(Beginning of Study material)

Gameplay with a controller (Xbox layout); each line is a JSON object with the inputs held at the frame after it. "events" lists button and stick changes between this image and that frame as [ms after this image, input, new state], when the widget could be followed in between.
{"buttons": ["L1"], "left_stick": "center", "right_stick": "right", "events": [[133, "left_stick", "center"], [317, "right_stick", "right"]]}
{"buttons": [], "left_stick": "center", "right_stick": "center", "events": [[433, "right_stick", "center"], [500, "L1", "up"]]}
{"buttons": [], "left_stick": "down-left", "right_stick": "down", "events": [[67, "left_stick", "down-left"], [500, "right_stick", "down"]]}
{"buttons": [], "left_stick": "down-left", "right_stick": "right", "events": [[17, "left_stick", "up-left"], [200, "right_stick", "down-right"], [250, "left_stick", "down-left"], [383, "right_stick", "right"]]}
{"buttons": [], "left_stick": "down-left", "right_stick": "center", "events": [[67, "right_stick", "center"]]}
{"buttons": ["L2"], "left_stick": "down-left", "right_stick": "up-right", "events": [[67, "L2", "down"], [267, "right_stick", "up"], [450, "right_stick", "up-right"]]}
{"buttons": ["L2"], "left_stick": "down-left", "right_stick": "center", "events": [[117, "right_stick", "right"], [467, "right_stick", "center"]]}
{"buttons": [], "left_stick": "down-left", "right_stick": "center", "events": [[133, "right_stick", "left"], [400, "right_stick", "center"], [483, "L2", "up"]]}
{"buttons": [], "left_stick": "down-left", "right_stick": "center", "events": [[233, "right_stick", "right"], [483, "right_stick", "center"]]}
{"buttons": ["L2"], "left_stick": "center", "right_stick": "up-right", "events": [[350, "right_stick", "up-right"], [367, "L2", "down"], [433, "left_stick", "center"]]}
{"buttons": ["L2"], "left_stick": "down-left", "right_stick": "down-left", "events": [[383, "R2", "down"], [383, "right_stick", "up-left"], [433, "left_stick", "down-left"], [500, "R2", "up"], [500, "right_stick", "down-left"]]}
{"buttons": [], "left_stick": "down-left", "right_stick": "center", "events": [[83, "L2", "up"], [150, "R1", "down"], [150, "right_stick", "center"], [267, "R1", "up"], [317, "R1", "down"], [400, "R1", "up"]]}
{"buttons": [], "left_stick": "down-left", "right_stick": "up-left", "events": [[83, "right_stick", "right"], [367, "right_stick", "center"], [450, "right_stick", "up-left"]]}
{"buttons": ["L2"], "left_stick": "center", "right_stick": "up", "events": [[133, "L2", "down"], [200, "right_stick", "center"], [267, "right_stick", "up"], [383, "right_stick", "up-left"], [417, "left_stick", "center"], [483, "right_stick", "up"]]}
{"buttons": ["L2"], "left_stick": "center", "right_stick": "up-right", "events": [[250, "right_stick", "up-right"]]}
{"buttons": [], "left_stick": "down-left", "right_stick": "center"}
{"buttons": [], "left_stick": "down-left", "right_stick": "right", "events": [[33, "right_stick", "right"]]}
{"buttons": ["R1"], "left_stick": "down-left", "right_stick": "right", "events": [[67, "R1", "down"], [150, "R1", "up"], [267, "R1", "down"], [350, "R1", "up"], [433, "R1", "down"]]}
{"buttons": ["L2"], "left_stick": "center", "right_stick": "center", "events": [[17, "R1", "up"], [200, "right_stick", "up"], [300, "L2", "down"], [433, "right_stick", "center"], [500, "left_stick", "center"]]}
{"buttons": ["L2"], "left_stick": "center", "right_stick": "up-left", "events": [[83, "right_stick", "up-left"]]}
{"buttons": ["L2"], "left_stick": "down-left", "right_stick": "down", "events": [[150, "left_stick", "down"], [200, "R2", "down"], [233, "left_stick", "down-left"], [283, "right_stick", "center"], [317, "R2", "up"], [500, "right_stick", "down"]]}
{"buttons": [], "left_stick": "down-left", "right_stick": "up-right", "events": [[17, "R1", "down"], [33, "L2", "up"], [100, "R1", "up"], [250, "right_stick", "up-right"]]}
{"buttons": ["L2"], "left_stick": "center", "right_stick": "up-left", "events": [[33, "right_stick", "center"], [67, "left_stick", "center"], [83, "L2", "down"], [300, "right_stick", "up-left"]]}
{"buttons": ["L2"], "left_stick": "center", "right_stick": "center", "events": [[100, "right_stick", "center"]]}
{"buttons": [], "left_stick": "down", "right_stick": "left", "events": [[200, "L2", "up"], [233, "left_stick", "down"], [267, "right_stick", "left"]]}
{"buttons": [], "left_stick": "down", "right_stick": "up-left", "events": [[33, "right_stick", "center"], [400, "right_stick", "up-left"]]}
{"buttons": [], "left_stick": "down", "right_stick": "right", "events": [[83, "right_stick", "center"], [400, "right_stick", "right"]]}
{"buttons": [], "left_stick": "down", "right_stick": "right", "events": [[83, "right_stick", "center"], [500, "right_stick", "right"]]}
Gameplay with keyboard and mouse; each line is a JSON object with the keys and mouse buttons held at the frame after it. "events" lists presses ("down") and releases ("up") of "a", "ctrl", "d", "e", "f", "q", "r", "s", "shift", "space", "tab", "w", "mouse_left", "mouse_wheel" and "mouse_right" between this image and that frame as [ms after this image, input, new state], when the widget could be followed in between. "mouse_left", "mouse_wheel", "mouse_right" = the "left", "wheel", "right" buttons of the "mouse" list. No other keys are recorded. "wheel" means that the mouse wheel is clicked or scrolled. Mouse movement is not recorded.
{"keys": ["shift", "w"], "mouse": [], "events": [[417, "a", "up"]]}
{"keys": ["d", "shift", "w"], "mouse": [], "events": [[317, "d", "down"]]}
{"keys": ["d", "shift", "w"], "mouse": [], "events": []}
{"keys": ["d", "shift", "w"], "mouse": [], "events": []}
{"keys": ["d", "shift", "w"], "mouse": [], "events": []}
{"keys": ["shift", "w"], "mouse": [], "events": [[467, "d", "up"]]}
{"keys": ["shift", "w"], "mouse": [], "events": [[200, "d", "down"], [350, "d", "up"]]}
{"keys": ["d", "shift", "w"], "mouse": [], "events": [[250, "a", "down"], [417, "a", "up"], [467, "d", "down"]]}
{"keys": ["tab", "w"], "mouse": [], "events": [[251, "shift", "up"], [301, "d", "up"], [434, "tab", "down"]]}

(End of Study material)

▶ [Work request] Copy each entry exactly. Omit none.

▶ [Written solution]
Gameplay with a controller (Xbox layout); each line is a JSON object with the inputs held at the frame after it. "events" lists button and stick changes between this image and that frame as [ms after this image, input, new state], when the widget could be followed in between.
{"buttons": ["L1"], "left_stick": "center", "right_stick": "right", "events": [[133, "left_stick", "center"], [317, "right_stick", "right"]]}
{"buttons": [], "left_stick": "center", "right_stick": "center", "events": [[433, "right_stick", "center"], [500, "L1", "up"]]}
{"buttons": [], "left_stick": "down-left", "right_stick": "down", "events": [[67, "left_stick", "down-left"], [500, "right_stick", "down"]]}
{"buttons": [], "left_stick": "down-left", "right_stick": "right", "events": [[17, "left_stick", "up-left"], [200, "right_stick", "down-right"], [250, "left_stick", "down-left"], [383, "right_stick", "right"]]}
{"buttons": [], "left_stick": "down-left", "right_stick": "center", "events": [[67, "right_stick", "center"]]}
{"buttons": ["L2"], "left_stick": "down-left", "right_stick": "up-right", "events": [[67, "L2", "down"], [267, "right_stick", "up"], [450, "right_stick", "up-right"]]}
{"buttons": ["L2"], "left_stick": "down-left", "right_stick": "center", "events": [[117, "right_stick", "right"], [467, "right_stick", "center"]]}
{"buttons": [], "left_stick": "down-left", "right_stick": "center", "events": [[133, "right_stick", "left"], [400, "right_stick", "center"], [483, "L2", "up"]]}
{"buttons": [], "left_stick": "down-left", "right_stick": "center", "events": [[233, "right_stick", "right"], [483, "right_stick", "center"]]}
{"buttons": ["L2"], "left_stick": "center", "right_stick": "up-right", "events": [[350, "right_stick", "up-right"], [367, "L2", "down"], [433, "left_stick", "center"]]}
{"buttons": ["L2"], "left_stick": "down-left", "right_stick": "down-left", "events": [[383, "R2", "down"], [383, "right_stick", "up-left"], [433, "left_stick", "down-left"], [500, "R2", "up"], [500, "right_stick", "down-left"]]}
{"buttons": [], "left_stick": "down-left", "right_stick": "center", "events": [[83, "L2", "up"], [150, "R1", "down"], [150, "right_stick", "center"], [267, "R1", "up"], [317, "R1", "down"], [400, "R1", "up"]]}
{"buttons": [], "left_stick": "down-left", "right_stick": "up-left", "events": [[83, "right_stick", "right"], [367, "right_stick", "center"], [450, "right_stick", "up-left"]]}
{"buttons": ["L2"], "left_stick": "center", "right_stick": "up", "events": [[133, "L2", "down"], [200, "right_stick", "center"], [267, "right_stick", "up"], [383, "right_stick", "up-left"], [417, "left_stick", "center"], [483, "right_stick", "up"]]}
{"buttons": ["L2"], "left_stick": "center", "right_stick": "up-right", "events": [[250, "right_stick", "up-right"]]}
{"buttons": [], "left_stick": "down-left", "right_stick": "center"}
{"buttons": [], "left_stick": "down-left", "right_stick": "right", "events": [[33, "right_stick", "right"]]}
{"buttons": ["R1"], "left_stick": "down-left", "right_stick": "right", "events": [[67, "R1", "down"], [150, "R1", "up"], [267, "R1", "down"], [350, "R1", "up"], [433, "R1", "down"]]}
{"buttons": ["L2"], "left_stick": "center", "right_stick": "center", "events": [[17, "R1", "up"], [200, "right_stick", "up"], [300, "L2", "down"], [433, "right_stick", "center"], [500, "left_stick", "center"]]}
{"buttons": ["L2"], "left_stick": "center", "right_stick": "up-left", "events": [[83, "right_stick", "up-left"]]}
{"buttons": ["L2"], "left_stick": "down-left", "right_stick": "down", "events": [[150, "left_stick", "down"], [200, "R2", "down"], [233, "left_stick", "down-left"], [283, "right_stick", "center"], [317, "R2", "up"], [500, "right_stick", "down"]]}
{"buttons": [], "left_stick": "down-left", "right_stick": "up-right", "events": [[17, "R1", "down"], [33, "L2", "up"], [100, "R1", "up"], [250, "right_stick", "up-right"]]}
{"buttons": ["L2"], "left_stick": "center", "right_stick": "up-left", "events": [[33, "right_stick", "center"], [67, "left_stick", "center"], [83, "L2", "down"], [300, "right_stick", "up-left"]]}
{"buttons": ["L2"], "left_stick": "center", "right_stick": "center", "events": [[100, "right_stick", "center"]]}
{"buttons": [], "left_stick": "down", "right_stick": "left", "events": [[200, "L2", "up"], [233, "left_stick", "down"], [267, "right_stick", "left"]]}
{"buttons": [], "left_stick": "down", "right_stick": "up-left", "events": [[33, "right_stick", "center"], [400, "right_stick", "up-left"]]}
{"buttons": [], "left_stick": "down", "right_stick": "right", "events": [[83, "right_stick", "center"], [400, "right_stick", "right"]]}
{"buttons": [], "left_stick": "down", "right_stick": "right", "events": [[83, "right_stick", "center"], [500, "right_stick", "right"]]}
Gameplay with keyboard and mouse; each line is a JSON object with the keys and mouse buttons held at the frame after it. "events" lists presses ("down") and releases ("up") of "a", "ctrl", "d", "e", "f", "q", "r", "s", "shift", "space", "tab", "w", "mouse_left", "mouse_wheel" and "mouse_right" between this image and that frame as [ms after this image, input, new state], when the widget could be followed in between. "mouse_left", "mouse_wheel", "mouse_right" = the "left", "wheel", "right" buttons of the "mouse" list. No other keys are recorded. "wheel" means that the mouse wheel is clicked or scrolled. Mouse movement is not recorded.
{"keys": ["shift", "w"], "mouse": [], "events": [[417, "a", "up"]]}
{"keys": ["d", "shift", "w"], "mouse": [], "events": [[317, "d", "down"]]}
{"keys": ["d", "shift", "w"], "mouse": [], "events": []}
{"keys": ["d", "shift", "w"], "mouse": [], "events": []}
{"keys": ["d", "shift", "w"], "mouse": [], "events": []}
{"keys": ["shift", "w"], "mouse": [], "events": [[467, "d", "up"]]}
{"keys": ["shift", "w"], "mouse": [], "events": [[200, "d", "down"], [350, "d", "up"]]}
{"keys": ["d", "shift", "w"], "mouse": [], "events": [[250, "a", "down"], [417, "a", "up"], [467, "d", "down"]]}
{"keys": ["tab", "w"], "mouse": [], "events": [[251, "shift", "up"], [301, "d", "up"], [434, "tab", "down"]]}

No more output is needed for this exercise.